O interrogatório aos meus primos começou em seguida, e disso me apercebi por o ter escutado quando me dirigia para a cozinha. O meu primo Mateus, incentivado pelo meu tio a “contar a verdade”, ignorando a verdade pretendida, limitava-se a responder que nada tinha acontecido, pelo que foi premiado com uns quantos tabefes e uma ida directa para a cama, sem jantar. A Alice Maria, face ao mesmo convite, ainda se atreveu a sugerir que tudo não passava de “coisas da cabeça doente da Graciete”, mas lá teve direito aos tabefes da ordem. Faltava eu...

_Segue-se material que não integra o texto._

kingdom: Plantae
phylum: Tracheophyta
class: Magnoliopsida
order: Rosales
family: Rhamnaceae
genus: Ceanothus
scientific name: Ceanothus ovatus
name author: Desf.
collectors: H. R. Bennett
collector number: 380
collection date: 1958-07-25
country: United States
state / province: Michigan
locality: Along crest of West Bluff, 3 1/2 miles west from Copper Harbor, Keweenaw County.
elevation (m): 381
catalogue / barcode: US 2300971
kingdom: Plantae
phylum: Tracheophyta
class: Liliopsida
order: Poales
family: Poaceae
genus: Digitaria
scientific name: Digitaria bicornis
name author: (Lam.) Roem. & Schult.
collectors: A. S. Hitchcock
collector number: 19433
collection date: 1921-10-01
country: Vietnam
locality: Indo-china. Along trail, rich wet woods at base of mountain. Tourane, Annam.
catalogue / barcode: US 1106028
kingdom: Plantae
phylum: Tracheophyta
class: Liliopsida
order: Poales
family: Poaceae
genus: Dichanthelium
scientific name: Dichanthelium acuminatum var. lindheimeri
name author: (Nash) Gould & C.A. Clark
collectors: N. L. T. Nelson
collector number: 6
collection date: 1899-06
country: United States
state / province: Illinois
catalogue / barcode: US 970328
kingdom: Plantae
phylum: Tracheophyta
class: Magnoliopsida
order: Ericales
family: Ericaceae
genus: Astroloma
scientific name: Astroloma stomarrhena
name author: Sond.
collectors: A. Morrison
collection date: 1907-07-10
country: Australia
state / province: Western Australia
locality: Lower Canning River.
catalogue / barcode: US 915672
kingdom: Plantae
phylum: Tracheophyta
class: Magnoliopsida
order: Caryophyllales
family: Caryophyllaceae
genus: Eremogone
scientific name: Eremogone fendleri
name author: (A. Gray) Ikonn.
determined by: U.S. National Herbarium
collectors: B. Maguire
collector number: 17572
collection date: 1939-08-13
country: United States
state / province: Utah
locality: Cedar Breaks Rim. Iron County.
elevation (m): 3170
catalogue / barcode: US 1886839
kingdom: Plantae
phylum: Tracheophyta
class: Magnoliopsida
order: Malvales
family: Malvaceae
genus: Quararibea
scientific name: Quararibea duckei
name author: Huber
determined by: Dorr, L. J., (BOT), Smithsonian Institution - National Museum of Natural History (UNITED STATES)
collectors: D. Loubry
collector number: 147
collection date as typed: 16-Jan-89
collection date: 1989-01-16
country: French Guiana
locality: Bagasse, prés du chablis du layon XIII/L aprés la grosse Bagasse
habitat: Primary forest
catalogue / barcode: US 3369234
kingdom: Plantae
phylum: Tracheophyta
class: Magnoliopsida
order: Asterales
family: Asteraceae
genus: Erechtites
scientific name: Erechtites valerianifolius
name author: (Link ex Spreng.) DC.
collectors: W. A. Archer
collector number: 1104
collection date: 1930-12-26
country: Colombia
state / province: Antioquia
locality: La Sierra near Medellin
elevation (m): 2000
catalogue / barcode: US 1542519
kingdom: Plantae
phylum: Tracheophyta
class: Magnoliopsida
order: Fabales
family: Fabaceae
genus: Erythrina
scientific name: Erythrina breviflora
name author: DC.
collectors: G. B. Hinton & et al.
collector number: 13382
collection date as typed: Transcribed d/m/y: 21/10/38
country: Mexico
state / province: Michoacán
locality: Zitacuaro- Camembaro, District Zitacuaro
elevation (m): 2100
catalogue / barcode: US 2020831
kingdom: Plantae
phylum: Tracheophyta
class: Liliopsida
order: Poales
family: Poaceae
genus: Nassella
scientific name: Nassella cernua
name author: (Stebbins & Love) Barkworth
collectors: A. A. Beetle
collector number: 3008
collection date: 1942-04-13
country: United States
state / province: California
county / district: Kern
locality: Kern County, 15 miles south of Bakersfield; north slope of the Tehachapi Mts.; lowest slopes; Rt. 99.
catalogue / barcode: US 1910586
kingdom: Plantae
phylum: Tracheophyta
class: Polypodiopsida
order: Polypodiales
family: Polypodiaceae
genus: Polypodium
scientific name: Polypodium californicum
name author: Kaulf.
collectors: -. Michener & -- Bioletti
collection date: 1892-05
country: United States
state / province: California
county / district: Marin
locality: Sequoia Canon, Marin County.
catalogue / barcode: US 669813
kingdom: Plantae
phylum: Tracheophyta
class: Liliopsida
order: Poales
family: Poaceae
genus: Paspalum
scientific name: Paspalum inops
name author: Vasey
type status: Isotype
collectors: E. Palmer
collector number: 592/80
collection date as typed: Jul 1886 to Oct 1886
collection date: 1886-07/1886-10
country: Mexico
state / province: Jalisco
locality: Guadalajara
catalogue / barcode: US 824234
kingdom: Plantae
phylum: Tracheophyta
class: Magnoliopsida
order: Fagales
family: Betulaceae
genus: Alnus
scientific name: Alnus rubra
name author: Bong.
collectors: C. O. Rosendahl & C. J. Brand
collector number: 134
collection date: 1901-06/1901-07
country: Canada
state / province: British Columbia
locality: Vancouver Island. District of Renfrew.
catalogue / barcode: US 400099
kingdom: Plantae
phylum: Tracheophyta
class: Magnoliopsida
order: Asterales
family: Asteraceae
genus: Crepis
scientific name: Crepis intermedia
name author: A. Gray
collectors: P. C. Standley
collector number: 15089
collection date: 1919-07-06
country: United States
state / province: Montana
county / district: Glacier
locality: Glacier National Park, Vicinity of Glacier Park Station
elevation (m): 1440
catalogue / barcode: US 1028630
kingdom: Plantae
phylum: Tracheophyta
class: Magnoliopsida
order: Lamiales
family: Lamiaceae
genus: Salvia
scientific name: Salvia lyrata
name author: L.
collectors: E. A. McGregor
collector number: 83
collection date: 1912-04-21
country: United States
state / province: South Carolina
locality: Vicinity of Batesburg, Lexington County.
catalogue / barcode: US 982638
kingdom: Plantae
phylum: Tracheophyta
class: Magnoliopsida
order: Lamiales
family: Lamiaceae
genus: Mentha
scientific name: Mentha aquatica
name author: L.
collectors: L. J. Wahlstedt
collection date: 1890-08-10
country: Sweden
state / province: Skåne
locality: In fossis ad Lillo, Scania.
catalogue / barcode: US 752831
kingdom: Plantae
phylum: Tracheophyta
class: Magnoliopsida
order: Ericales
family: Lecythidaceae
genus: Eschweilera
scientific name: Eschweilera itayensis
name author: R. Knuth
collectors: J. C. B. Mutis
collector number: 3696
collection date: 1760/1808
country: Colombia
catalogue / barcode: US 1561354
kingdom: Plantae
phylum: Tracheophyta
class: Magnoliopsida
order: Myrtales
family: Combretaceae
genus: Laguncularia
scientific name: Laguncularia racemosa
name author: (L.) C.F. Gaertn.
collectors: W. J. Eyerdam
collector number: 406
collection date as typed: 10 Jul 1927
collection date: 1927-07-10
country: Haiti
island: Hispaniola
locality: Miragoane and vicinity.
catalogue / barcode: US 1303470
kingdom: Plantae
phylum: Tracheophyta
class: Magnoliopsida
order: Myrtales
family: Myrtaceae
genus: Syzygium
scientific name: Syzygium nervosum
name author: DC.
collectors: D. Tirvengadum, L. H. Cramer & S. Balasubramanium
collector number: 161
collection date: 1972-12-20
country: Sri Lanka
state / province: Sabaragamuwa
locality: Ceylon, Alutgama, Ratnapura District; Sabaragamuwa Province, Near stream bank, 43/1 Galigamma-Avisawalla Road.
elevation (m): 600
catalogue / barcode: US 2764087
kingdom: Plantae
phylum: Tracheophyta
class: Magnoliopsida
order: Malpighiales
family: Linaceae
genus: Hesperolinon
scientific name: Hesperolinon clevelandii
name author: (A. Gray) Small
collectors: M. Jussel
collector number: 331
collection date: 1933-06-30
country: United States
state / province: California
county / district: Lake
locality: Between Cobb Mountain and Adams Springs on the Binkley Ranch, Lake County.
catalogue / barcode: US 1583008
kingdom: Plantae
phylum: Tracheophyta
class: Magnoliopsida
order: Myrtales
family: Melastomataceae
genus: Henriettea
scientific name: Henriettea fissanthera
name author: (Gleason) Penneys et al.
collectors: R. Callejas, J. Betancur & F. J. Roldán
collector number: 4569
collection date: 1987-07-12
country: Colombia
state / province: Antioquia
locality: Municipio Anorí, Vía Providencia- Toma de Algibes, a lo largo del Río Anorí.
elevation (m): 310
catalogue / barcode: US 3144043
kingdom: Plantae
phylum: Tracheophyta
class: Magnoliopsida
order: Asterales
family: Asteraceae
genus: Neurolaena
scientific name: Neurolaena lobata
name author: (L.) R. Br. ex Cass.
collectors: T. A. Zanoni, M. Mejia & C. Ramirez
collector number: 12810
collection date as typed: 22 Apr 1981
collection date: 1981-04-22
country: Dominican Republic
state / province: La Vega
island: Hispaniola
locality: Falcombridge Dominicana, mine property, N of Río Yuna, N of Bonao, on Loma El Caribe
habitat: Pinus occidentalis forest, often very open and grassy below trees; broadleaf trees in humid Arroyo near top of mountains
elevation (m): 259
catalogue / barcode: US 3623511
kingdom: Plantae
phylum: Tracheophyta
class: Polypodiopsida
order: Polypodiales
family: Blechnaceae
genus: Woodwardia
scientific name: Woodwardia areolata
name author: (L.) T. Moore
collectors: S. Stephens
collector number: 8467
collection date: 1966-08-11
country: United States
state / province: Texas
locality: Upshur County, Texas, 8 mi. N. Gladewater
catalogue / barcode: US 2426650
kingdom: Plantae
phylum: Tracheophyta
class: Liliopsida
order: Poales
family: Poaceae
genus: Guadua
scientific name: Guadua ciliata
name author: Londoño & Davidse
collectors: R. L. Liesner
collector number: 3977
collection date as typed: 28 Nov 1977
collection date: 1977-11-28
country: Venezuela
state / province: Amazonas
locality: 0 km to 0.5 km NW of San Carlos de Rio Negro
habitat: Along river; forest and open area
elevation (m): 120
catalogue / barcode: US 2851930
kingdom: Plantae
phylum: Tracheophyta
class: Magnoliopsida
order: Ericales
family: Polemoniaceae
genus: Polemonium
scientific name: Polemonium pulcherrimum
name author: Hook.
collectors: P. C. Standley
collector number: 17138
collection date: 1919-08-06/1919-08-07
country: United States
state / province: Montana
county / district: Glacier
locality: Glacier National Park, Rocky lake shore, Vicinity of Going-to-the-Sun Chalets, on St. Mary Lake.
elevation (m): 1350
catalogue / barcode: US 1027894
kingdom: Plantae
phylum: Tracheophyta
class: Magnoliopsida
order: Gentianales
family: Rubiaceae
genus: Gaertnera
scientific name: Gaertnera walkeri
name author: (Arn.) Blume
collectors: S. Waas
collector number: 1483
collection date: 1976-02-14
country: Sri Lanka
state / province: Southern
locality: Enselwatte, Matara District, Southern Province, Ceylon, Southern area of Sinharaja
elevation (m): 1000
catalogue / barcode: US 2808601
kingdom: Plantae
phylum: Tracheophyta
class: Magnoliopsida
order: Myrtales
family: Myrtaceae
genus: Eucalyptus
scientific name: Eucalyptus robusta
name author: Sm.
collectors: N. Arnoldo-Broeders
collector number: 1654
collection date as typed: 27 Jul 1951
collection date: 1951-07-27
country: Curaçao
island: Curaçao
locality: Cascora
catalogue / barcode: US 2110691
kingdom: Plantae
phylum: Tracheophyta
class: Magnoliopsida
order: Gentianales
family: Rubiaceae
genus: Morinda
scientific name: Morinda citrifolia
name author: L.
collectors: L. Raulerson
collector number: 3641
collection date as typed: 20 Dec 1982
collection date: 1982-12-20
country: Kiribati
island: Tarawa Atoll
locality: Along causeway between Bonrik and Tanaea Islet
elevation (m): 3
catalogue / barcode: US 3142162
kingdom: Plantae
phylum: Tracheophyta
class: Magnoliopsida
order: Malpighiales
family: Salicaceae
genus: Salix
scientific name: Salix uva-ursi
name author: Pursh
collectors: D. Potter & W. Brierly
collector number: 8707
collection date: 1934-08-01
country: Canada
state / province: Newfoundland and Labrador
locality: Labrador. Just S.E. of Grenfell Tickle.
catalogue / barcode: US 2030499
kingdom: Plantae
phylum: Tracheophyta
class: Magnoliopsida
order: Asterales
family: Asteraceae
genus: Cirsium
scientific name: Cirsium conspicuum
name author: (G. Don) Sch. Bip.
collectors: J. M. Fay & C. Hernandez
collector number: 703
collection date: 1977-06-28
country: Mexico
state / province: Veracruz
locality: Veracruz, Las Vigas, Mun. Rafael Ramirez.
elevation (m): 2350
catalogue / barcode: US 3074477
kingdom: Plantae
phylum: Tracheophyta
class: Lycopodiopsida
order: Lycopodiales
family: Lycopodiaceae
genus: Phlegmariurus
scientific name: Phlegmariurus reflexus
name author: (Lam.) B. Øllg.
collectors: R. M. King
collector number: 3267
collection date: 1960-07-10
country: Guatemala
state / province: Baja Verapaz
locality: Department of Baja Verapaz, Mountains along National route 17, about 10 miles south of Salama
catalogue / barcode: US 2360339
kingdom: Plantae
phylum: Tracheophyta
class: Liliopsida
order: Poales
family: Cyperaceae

O interrogatório teve a presença da “acusadora” e o meu tio convidou-me de imediato a esclarecer “o escandâ-lo” que eu teria feito no cinema, com um rapazito com quem namorisquei. Os meus primos não confirmaram nada, como é óbvio, porque nenhum escândalo havia para confirmar, mas a minha prima insistia e o marido mantinha-se calado que nem um rato. Apesar da insistência do meu tio, nada havia para confirmar, a acusação não tinha pés nem cabeça, mas ainda assim apanhei uma valente descompostura e lá fui, também, para a cama sem jantar.
Tenho de confessar que senti uma enorme vontade de bater na minha prima, pela pura maldade do comportamento dela. Essa vontade, aliás, não era original, mas sempre me contive, mais por respeito aos meus tios.

Tanta maldade, no entanto, teve um forte efeito em mim. Acabei por ganhar uma depressão efiquei anémica, num ano, passei dos 63 para 50 Kg. Tive de tomar comprimidos para conseguir comer, pois perdera completamente o apetite de meter alimentos á boca.